__WORK TO COMPLETE__
Reproduce the passage from the blog introduction below, starting at "What we're doing" and ending at "on Ajeya's voice.".

__DOCUMENT TEXT__
What we're doing here

We’re trying to think ahead to a possible future in which AI is making all the most important decisions.

Audio automatically generated by an AI trained on Ajeya's voice.

I’m Ajeya; I work at Open Philanthropy, a grantmaking organization that aims to do as much good as possible with its resources, where I fund research in AI alignment (and try to think through which research might be most applicable to future, more powerful AI systems). I’m the editor of Planned Obsolescence, and for now it’s me and Kelsey (Senior Writer at Vox’s Future Perfect) writing articles.[1]

With this blog, we’re trying to think ahead to a possible future in which AI is functionally making all the most important decisions in our economy and society.[2]

We think that within a couple of decades, we’re likely[3] to live in a world where most of the R&D behind all the new innovations of much consequence is conducted by AI systems, where human CEOs have to rely on AI consultants and hire mostly AI employees for their company to have much chance of making money on the open market, where human military commanders have to defer to AI strategists and tacticians (and automate all their physical weapons with AI) for their country to stand much of a chance in a war, where human heads of state and policymakers and regulators have to lean on AI advisors to make sense of this all and craft policies that have much hope of responding intelligently (and have to use AI surveillance and AI policing to have a prayer of properly enforcing these policies).

__DATA EXCERPTS__
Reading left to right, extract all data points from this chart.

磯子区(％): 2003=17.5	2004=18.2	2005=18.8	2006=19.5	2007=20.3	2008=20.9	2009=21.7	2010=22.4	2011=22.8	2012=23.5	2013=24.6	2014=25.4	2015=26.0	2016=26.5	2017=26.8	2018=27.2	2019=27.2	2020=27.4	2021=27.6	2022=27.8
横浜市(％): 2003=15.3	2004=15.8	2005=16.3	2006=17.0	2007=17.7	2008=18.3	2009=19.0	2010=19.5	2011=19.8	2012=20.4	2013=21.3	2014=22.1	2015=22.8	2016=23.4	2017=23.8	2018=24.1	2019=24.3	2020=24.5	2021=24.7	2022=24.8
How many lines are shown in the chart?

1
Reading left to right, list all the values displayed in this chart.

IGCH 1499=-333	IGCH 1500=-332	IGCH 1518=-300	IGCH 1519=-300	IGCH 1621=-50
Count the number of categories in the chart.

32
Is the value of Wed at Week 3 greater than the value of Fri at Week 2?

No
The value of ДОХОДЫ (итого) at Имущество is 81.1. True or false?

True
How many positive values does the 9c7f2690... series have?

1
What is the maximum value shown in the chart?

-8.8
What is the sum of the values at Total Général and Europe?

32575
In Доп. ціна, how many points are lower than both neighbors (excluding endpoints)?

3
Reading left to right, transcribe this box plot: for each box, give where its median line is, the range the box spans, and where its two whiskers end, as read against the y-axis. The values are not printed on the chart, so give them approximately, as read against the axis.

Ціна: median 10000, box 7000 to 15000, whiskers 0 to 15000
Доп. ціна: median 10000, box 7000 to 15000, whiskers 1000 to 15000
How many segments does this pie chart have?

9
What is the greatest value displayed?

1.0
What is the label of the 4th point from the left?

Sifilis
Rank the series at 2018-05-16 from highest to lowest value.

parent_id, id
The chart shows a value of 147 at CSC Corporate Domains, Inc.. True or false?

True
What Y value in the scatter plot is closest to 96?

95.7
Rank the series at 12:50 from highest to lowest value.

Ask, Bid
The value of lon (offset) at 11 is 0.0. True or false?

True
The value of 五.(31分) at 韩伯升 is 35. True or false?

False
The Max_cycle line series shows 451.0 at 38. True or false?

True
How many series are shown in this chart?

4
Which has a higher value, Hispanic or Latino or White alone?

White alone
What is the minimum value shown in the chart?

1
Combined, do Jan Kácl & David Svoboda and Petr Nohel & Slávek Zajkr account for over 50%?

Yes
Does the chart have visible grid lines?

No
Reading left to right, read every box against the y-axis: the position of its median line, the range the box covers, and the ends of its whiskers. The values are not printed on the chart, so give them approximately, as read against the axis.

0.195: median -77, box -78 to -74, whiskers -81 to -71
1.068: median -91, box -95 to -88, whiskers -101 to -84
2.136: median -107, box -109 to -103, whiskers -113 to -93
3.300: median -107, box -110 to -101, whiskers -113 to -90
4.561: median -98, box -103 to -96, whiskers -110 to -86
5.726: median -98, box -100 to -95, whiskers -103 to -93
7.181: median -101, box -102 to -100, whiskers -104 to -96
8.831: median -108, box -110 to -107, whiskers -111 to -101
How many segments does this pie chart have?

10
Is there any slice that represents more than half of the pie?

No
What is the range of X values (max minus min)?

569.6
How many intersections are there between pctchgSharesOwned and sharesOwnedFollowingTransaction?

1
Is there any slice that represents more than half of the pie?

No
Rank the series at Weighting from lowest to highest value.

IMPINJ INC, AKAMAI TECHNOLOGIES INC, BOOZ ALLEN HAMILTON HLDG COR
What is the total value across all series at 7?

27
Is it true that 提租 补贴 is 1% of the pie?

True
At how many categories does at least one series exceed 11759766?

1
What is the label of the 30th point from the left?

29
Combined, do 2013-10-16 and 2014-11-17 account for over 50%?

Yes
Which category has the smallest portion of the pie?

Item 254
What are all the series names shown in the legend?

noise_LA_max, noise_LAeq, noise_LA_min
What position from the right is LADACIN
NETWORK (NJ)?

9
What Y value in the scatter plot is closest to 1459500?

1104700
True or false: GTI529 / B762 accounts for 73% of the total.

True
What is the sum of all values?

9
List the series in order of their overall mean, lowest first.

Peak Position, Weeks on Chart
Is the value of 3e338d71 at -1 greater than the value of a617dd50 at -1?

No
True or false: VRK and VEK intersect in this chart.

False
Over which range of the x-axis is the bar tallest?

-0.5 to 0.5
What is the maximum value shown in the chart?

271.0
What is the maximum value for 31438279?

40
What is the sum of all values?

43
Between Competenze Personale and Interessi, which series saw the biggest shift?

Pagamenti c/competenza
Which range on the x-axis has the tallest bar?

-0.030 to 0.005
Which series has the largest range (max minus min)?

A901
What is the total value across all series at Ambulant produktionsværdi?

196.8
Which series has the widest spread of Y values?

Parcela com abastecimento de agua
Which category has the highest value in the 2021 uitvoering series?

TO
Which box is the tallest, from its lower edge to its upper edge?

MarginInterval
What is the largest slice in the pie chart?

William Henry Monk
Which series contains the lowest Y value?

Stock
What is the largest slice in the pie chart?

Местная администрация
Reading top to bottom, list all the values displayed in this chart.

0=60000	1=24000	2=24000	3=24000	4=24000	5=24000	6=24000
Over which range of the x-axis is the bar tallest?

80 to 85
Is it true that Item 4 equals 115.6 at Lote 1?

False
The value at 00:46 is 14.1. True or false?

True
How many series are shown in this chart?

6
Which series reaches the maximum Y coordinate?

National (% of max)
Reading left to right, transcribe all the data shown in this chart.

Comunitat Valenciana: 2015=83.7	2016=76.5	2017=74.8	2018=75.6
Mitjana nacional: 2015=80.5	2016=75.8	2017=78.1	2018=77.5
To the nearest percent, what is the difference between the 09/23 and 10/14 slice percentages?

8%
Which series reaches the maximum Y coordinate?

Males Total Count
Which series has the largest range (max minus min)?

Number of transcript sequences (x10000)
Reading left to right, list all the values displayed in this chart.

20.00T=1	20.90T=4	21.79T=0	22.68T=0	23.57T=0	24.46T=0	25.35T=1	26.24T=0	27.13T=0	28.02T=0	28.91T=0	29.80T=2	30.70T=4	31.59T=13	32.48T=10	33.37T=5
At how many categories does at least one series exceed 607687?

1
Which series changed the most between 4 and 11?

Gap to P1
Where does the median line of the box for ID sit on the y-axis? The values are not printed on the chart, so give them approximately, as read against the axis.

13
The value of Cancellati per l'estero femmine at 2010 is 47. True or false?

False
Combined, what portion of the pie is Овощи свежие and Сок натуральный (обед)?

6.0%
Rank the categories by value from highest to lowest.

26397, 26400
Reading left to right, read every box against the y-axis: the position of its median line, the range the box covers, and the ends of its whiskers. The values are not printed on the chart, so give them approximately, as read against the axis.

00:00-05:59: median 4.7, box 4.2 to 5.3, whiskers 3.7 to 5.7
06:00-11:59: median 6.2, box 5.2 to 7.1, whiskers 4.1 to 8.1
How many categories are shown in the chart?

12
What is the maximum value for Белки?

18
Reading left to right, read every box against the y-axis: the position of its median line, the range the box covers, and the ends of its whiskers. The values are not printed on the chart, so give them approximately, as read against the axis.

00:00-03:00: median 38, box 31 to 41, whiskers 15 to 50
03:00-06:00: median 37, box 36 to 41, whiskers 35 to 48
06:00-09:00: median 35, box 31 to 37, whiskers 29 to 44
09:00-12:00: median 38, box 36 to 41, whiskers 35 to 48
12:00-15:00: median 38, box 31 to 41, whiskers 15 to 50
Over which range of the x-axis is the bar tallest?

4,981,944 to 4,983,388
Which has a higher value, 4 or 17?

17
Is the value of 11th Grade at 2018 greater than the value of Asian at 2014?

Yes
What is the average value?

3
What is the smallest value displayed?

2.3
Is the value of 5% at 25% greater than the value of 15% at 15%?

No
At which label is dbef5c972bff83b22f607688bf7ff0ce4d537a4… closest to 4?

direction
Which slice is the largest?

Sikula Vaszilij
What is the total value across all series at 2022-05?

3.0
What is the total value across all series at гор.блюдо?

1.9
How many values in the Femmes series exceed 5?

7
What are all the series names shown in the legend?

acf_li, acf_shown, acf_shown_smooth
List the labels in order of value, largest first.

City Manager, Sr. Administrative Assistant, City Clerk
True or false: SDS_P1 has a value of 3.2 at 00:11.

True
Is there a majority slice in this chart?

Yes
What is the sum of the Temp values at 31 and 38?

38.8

__SOLUTION FOR THIS TASK__
What we're doing here

We’re trying to think ahead to a possible future in which AI is making all the most important decisions.

Audio automatically generated by an AI trained on Ajeya's voice.